(Stored dataset items)

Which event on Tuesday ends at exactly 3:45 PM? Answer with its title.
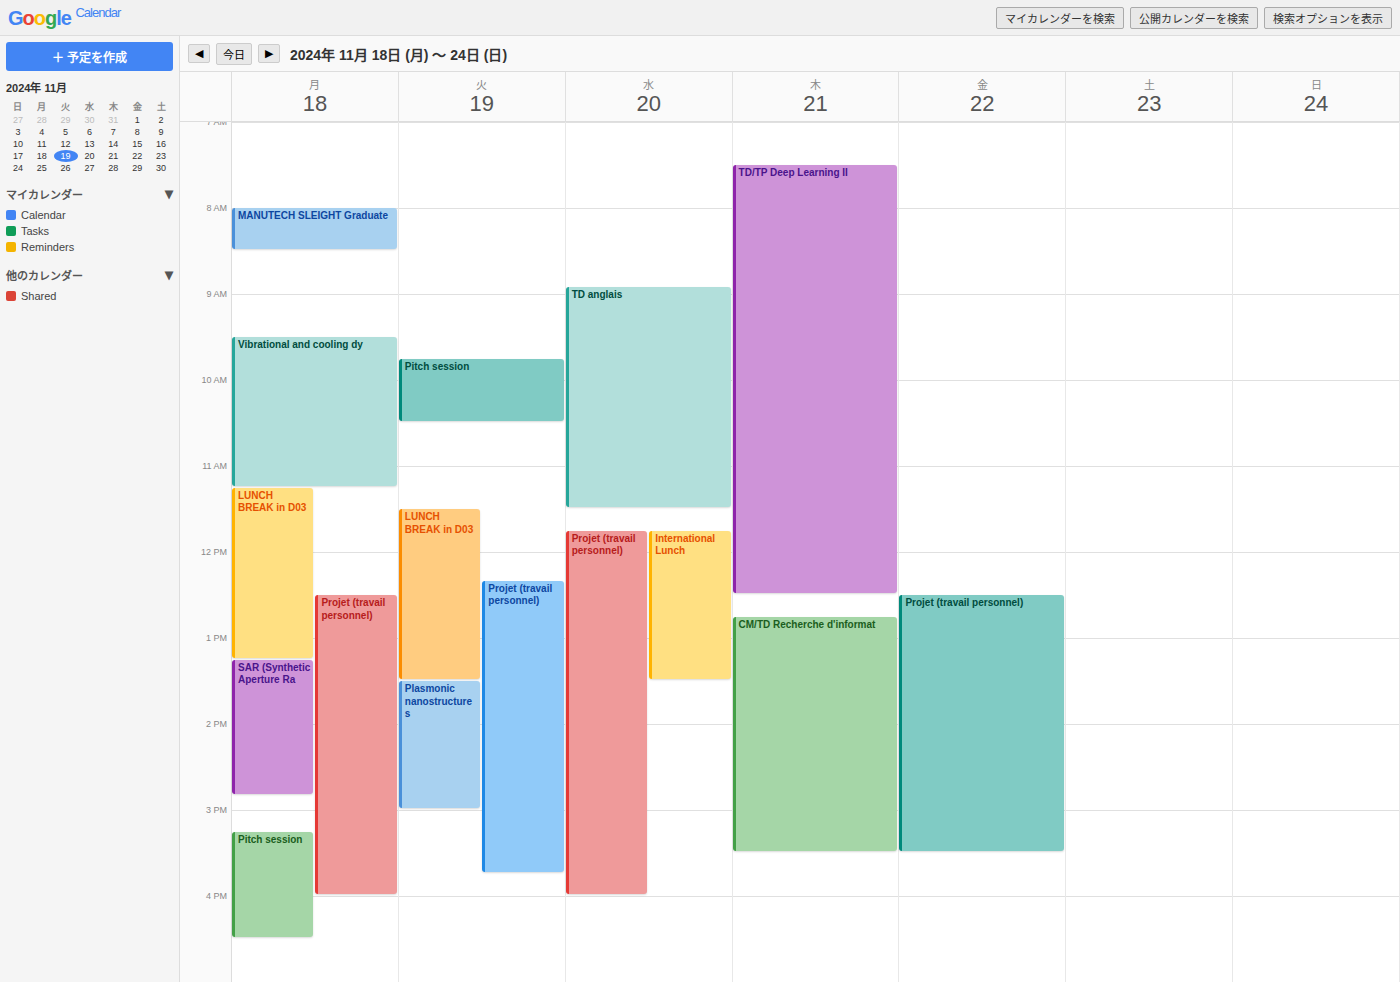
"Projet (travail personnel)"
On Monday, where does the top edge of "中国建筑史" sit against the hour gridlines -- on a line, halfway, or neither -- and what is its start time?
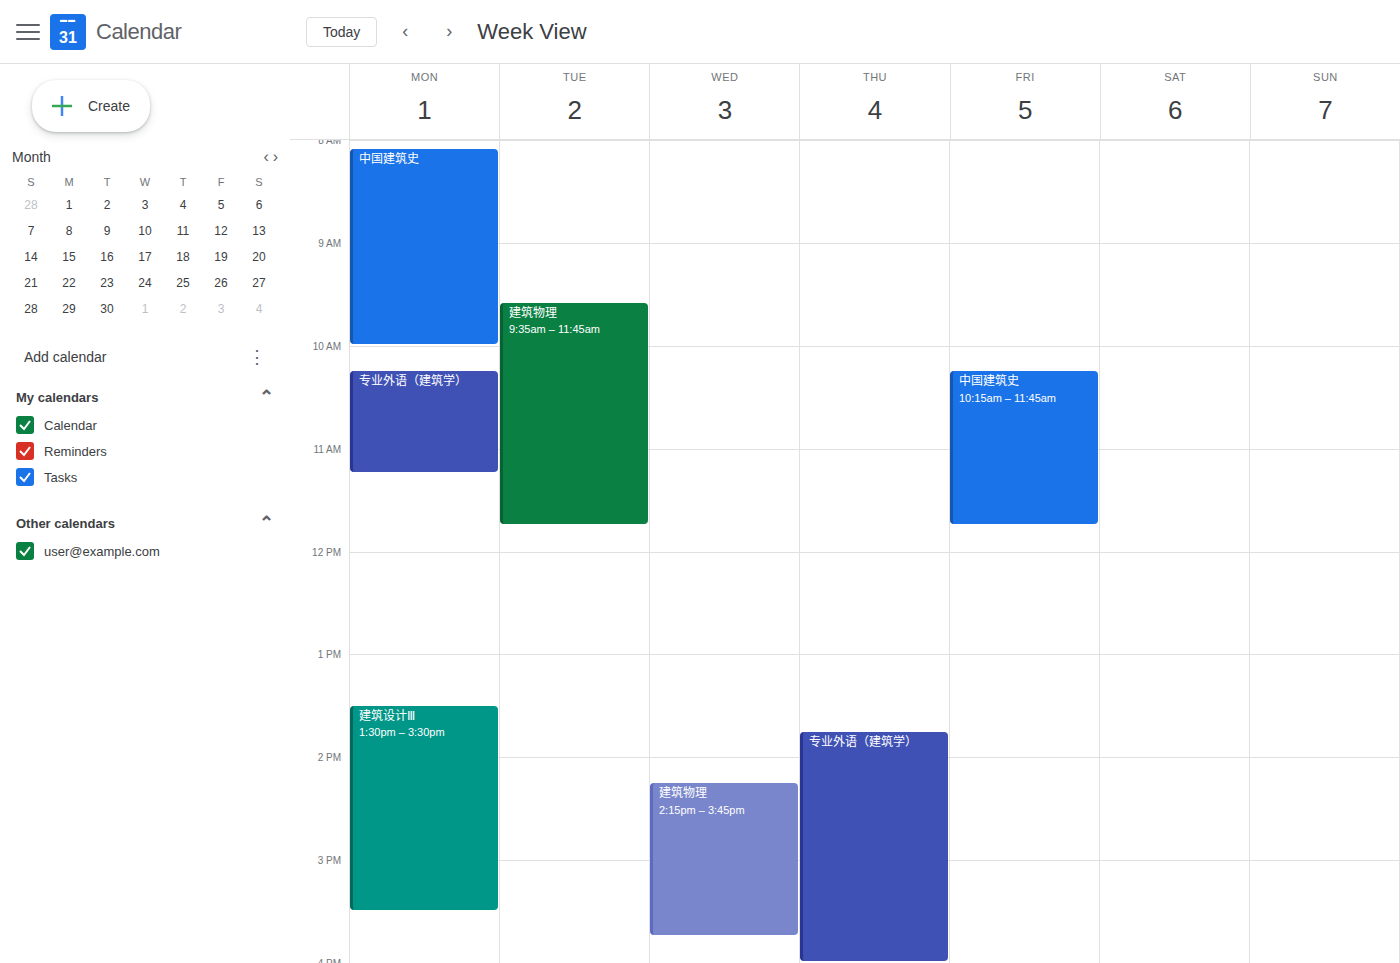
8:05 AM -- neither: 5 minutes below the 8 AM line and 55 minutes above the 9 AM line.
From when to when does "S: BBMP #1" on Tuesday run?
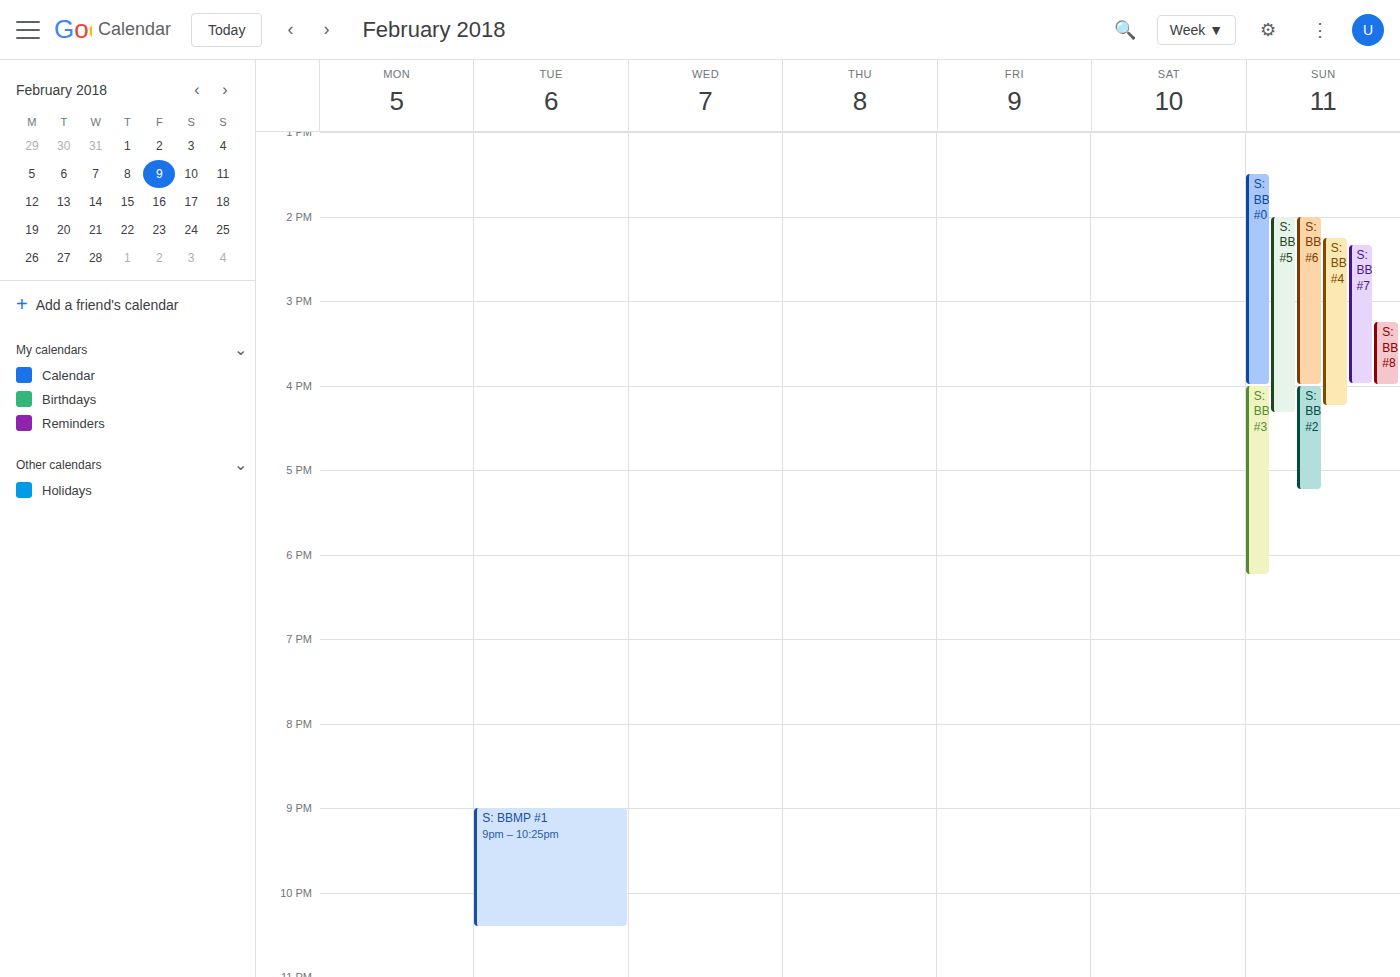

• [To be done]
Reproduce the listing above word for word, omitting the pictures.

• [Finished answer]
Which event on Tuesday ends at exactly 3:45 PM? Answer with its title.
"Projet (travail personnel)"
On Monday, where does the top edge of "中国建筑史" sit against the hour gridlines -- on a line, halfway, or neither -- and what is its start time?
8:05 AM -- neither: 5 minutes below the 8 AM line and 55 minutes above the 9 AM line.
From when to when does "S: BBMP #1" on Tuesday run?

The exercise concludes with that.